> Task item
Filter the data below for the string "sites" and copy each matching line.

> Material for the task
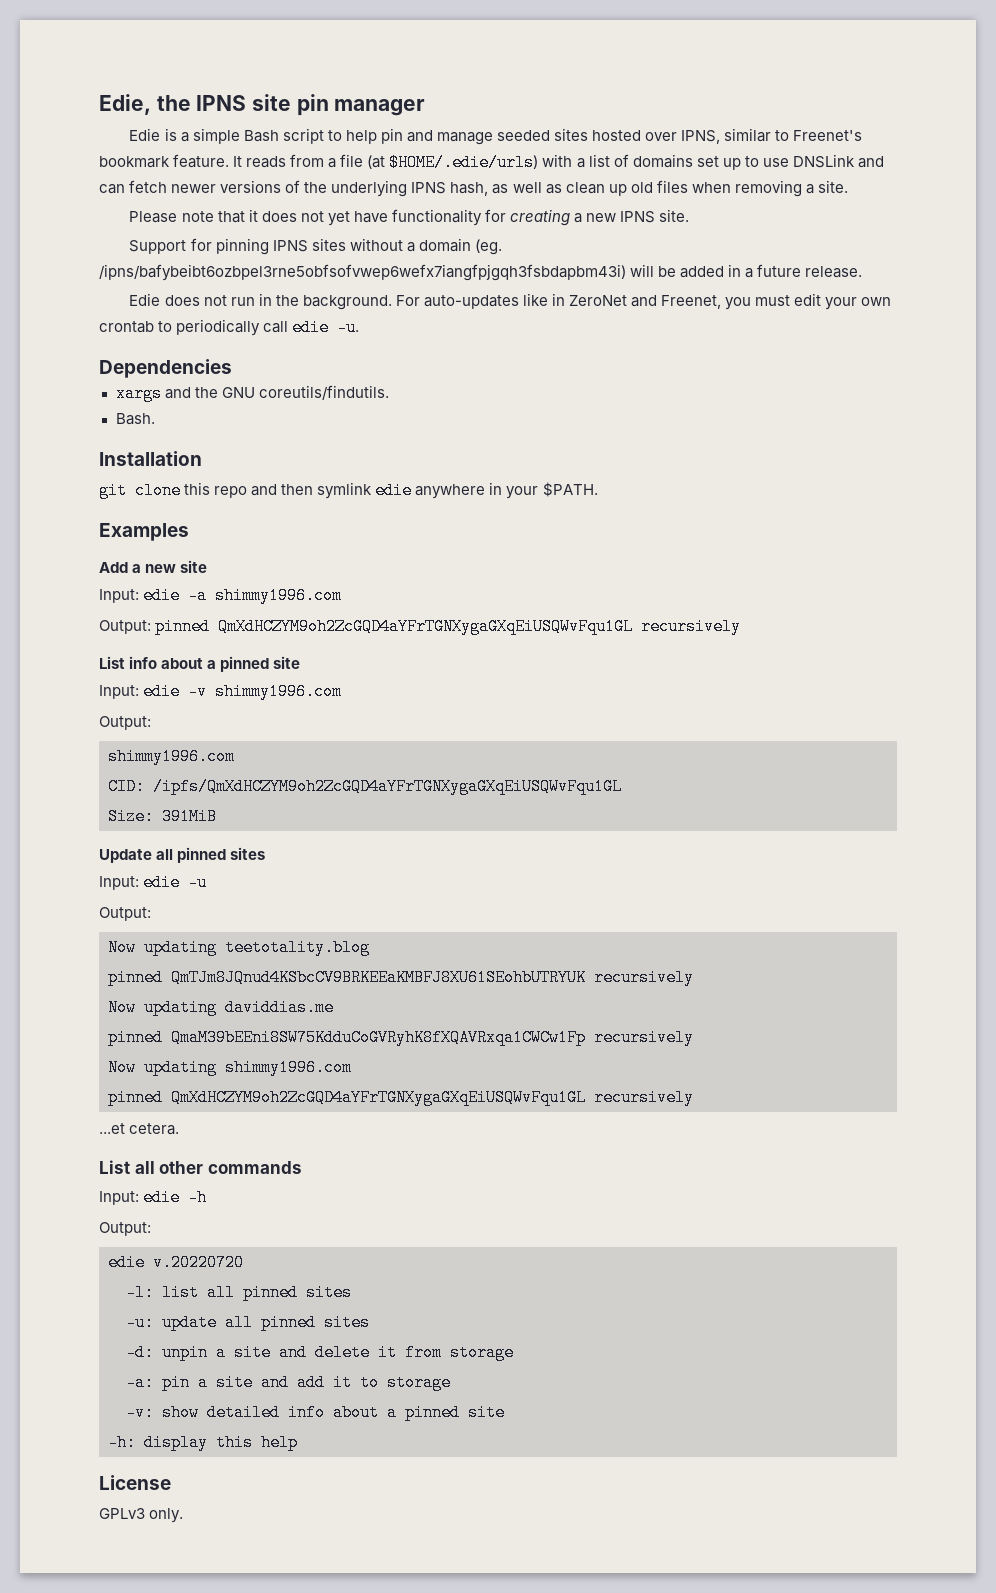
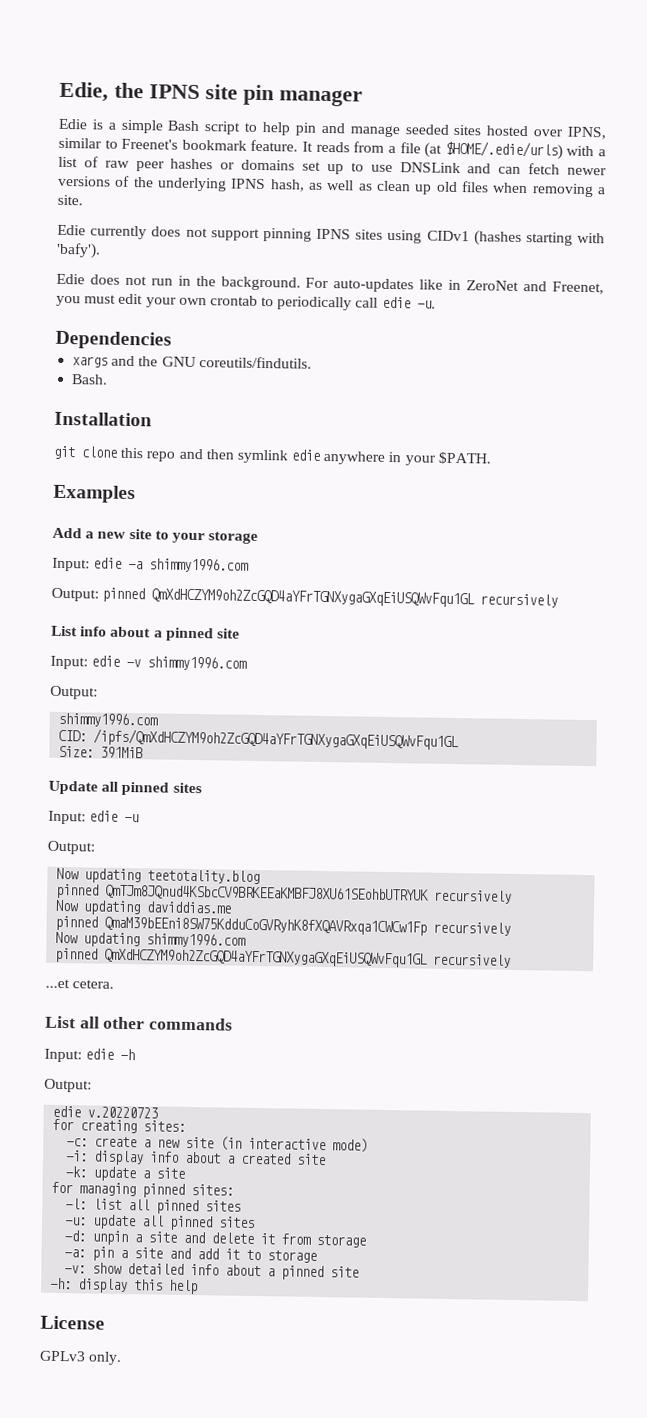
(629, 160) none -> [104,158,236,172] raw peer hashes or
[129,209,690,226] [129,238,502,255] [99,264,863,281] Please note that it does not yet have functionality for creating a new IPNS site. // Support for pinning IPNS sites without a domain (eg. /ipns/bafybeibt6ozbpel3rne5obfsofvwep6wefx7iangfpjgqh3fsbdapbm43i) will be added in a future release. -> [57,224,606,246] [56,242,101,259] Edie currently does not support pinning IPNS sites using CIDv1 (hashes starting with 'bafy').
(208, 566) none -> [154,530,259,544] to your storage
[153,1254,244,1271] v.20220720 -> [87,1106,159,1119] [52,1118,187,1134] [66,1136,369,1153] [66,1150,327,1166] [65,1166,186,1182] [51,1181,235,1198] v.20220723 // for creating sites: // -c: create a new site (in interactive mode) // -i: display info about a created site // -k: update a site // for managing pinned sites:

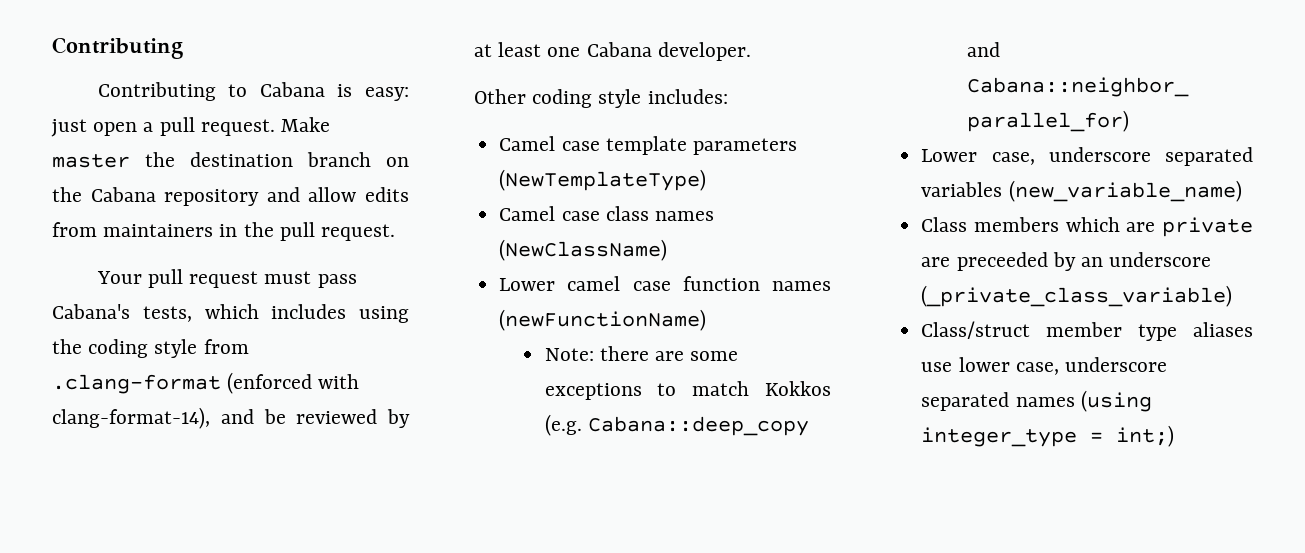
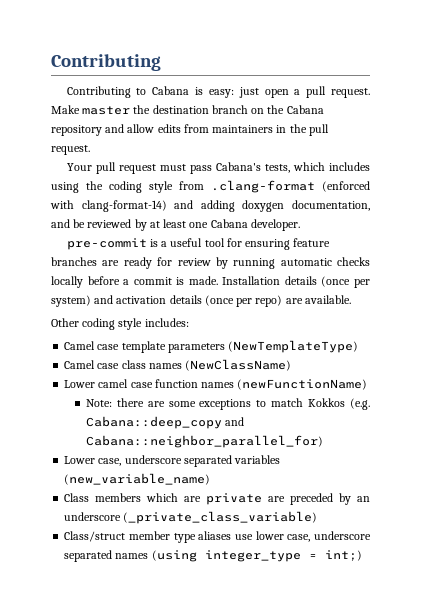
[52,407,210,429] clang-format-14), -> [81,200,370,212] clang-format-14) and adding doxygen documentation,
(751, 51) none -> [66,238,331,250] [51,257,370,269] [51,276,370,288] [51,295,351,307] // pre-commit is a useful tool for ensuring feature branches are ready for review by running automatic checks locally before a commit is made. Installation details (once per system) and activation details (once per repo) are available.
[956,252,1048,271] preceeded -> [290,493,334,505] preceded

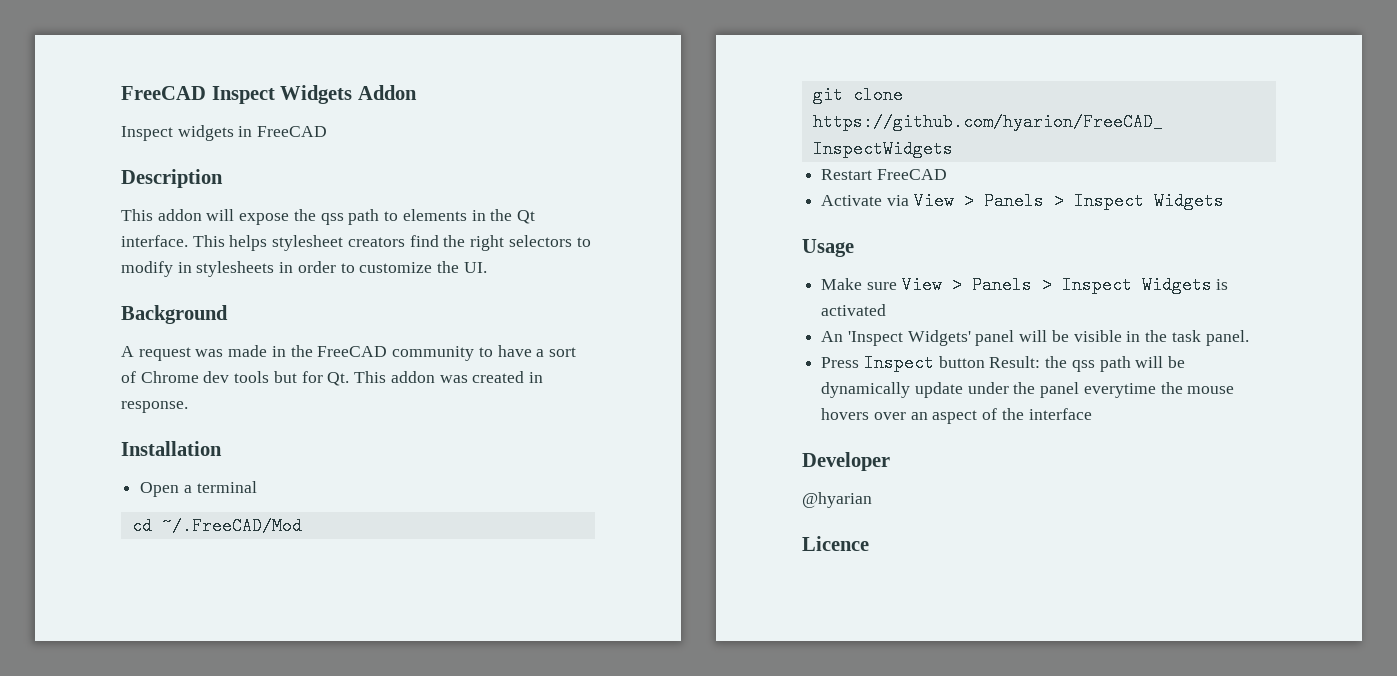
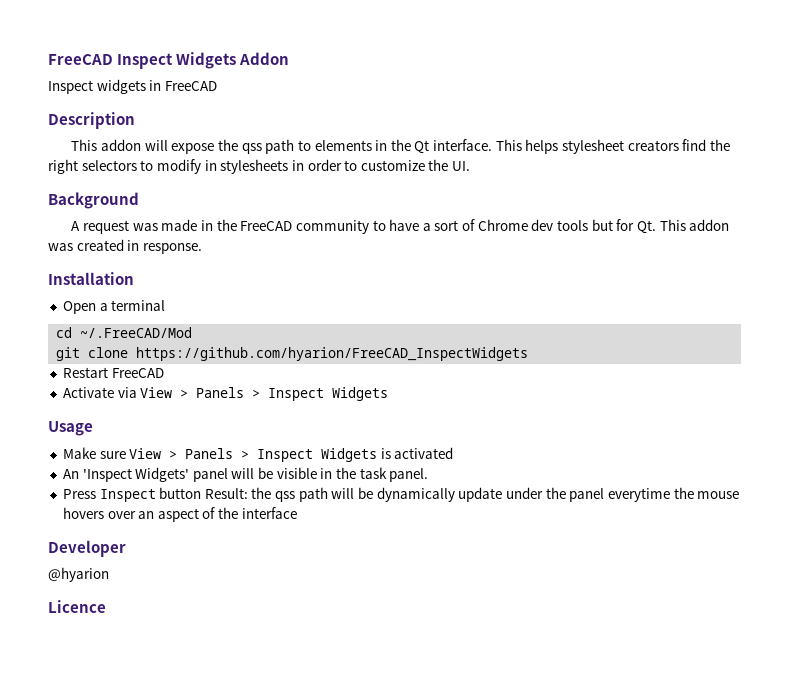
[802,492,872,508] @hyarian -> [48,567,109,582] @hyarion

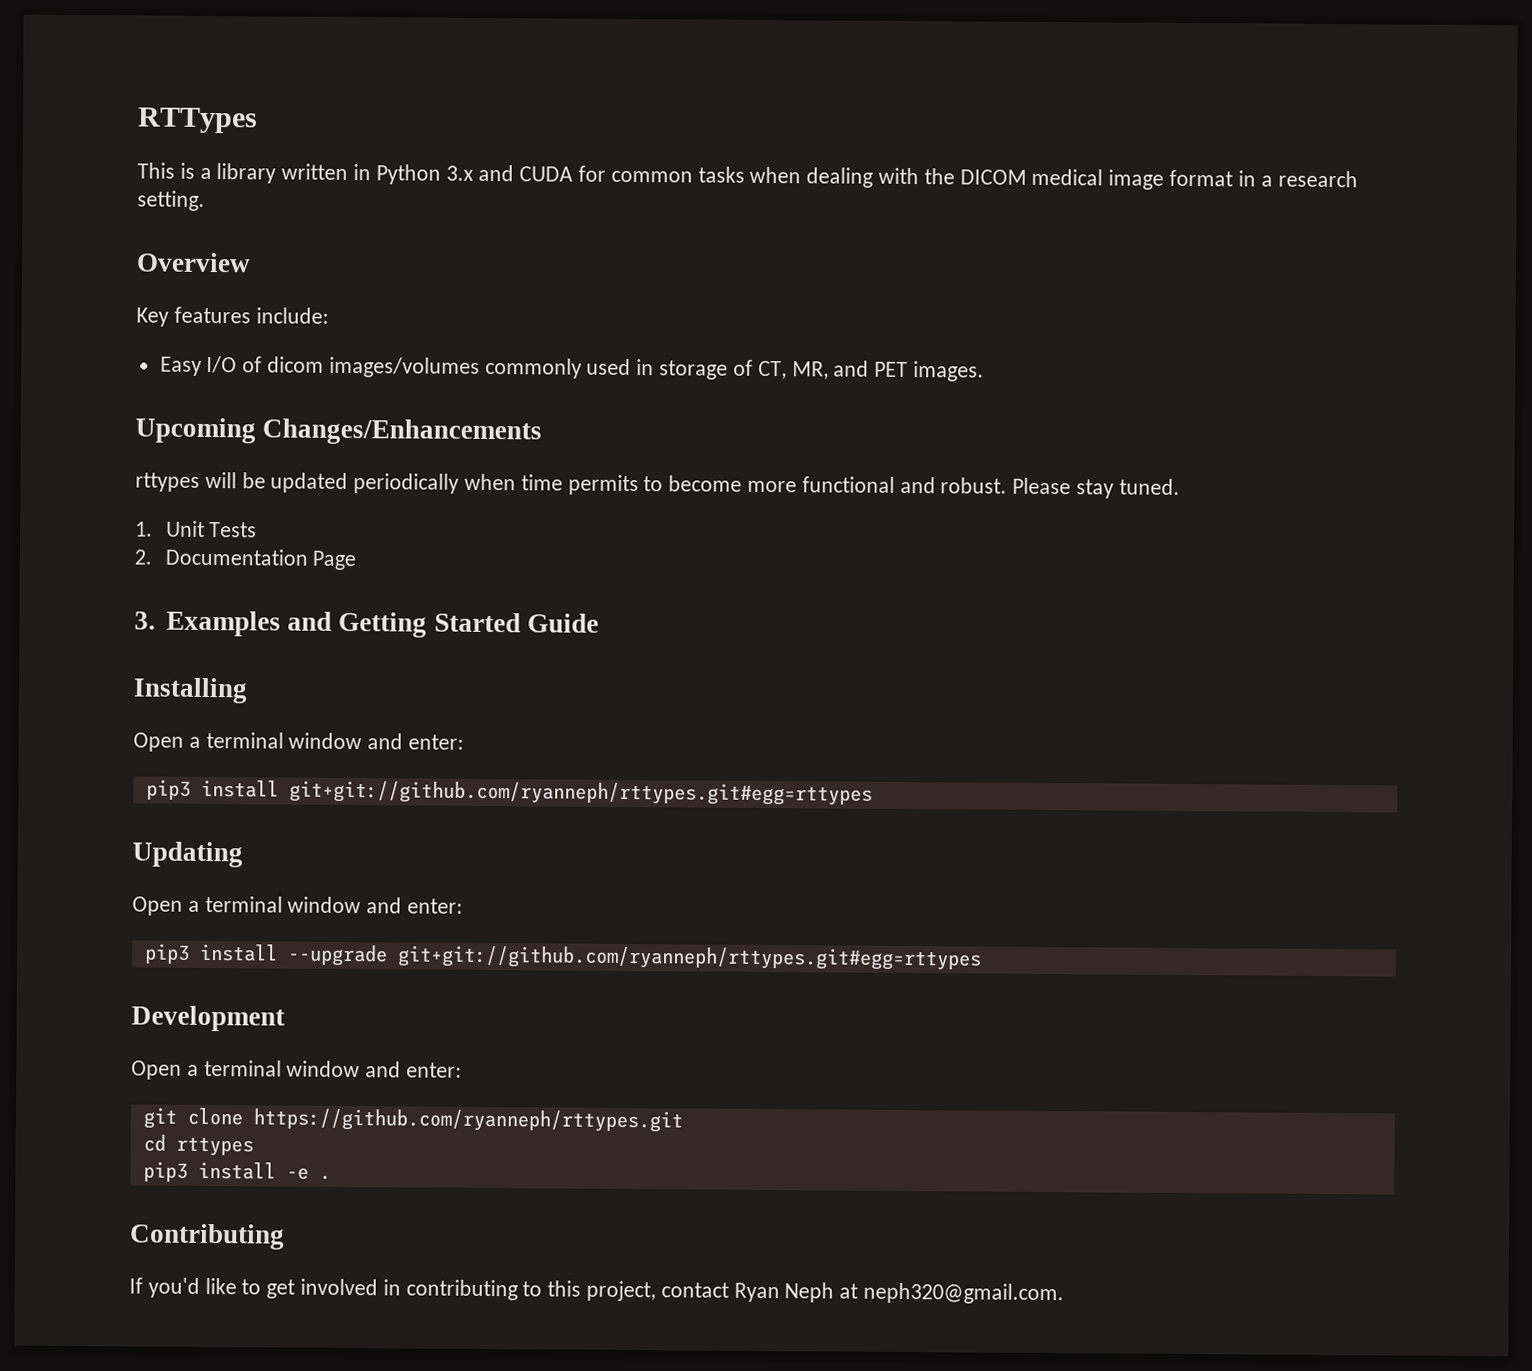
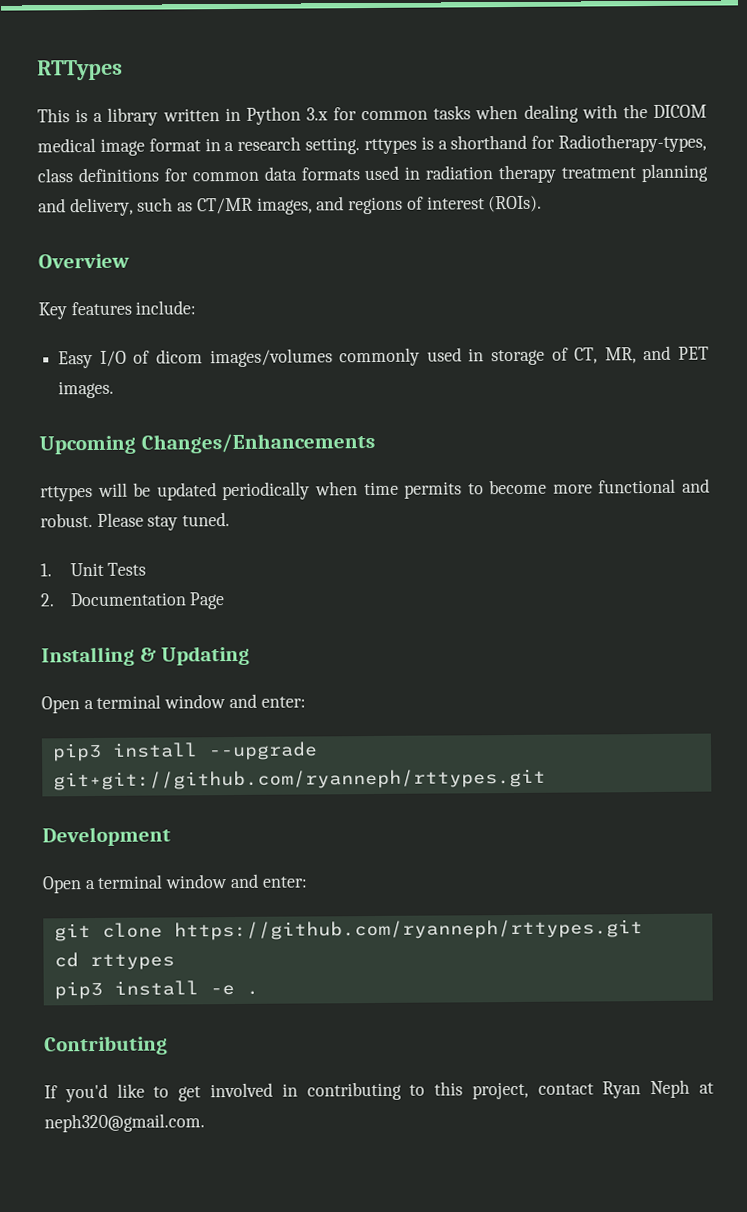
[478,164,574,182] and CUDA -> (328, 114) none
(205, 200) none -> [363,133,707,155] [37,163,708,184] [38,195,543,217] rttypes is a shorthand for Radiotherapy-types, class definitions for common data formats used in radiation therapy treatment planning and delivery, such as CT/MR images, and regions of interest (ROIs).
[134,610,599,638] [133,677,248,704] [133,731,465,752] [145,779,873,806] 3. Examples and Getting Started Guide // Installing // Open a terminal window and enter: // pip3 install git+git://github.com/ryanneph/rttypes.git#egg=rttypes // -> [41,646,157,667] Installing &
[396,945,982,971] git+git://github.com/ryanneph/rttypes.git#egg=rttypes -> [52,768,546,791] git+git://github.com/ryanneph/rttypes.git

> Response area
[129,209,690,226] [129,238,502,255] [99,264,863,281] Please note that it does not yet have functionality for creating a new IPNS site. // Support for pinning IPNS sites without a domain (eg. /ipns/bafybeibt6ozbpel3rne5obfsofvwep6wefx7iangfpjgqh3fsbdapbm43i) will be added in a future release. -> [57,224,606,246] [56,242,101,259] Edie currently does not support pinning IPNS sites using CIDv1 (hashes starting with 'bafy').
[153,1254,244,1271] v.20220720 -> [87,1106,159,1119] [52,1118,187,1134] [66,1136,369,1153] [66,1150,327,1166] [65,1166,186,1182] [51,1181,235,1198] v.20220723 // for creating sites: // -c: create a new site (in interactive mode) // -i: display info about a created site // -k: update a site // for managing pinned sites:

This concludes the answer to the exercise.